Prompt
Please transcribe each line of text in all the items below exactly, character for character, keeping the original line breaks. Leave the pictures out of your answer.

Records for this task

★ ★ ★ ★

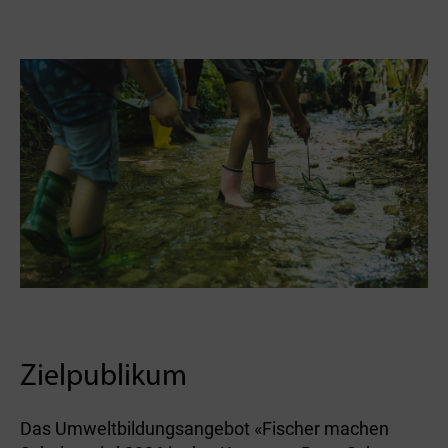
Zielpublikum
Das Umweltbildungsangebot «Fischer machen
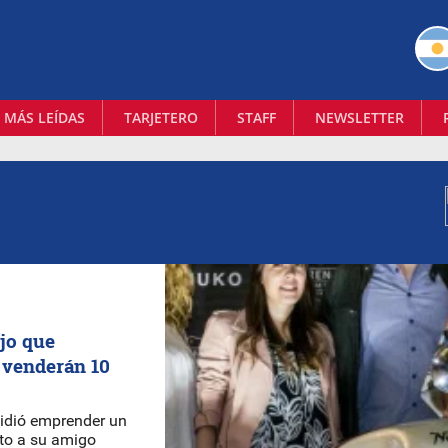
 MÁS LEÍDAS
TARJETERO
STAFF
NEWSLETTER
jo que
 venderán 10
cidió emprender un
to a su amigo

★ ★ ★ ★

Answer below
Zielpublikum
Das Umweltbildungsangebot «Fischer machen
 MÁS LEÍDAS
TARJETERO
STAFF
NEWSLETTER
jo que
 venderán 10
cidió emprender un
to a su amigo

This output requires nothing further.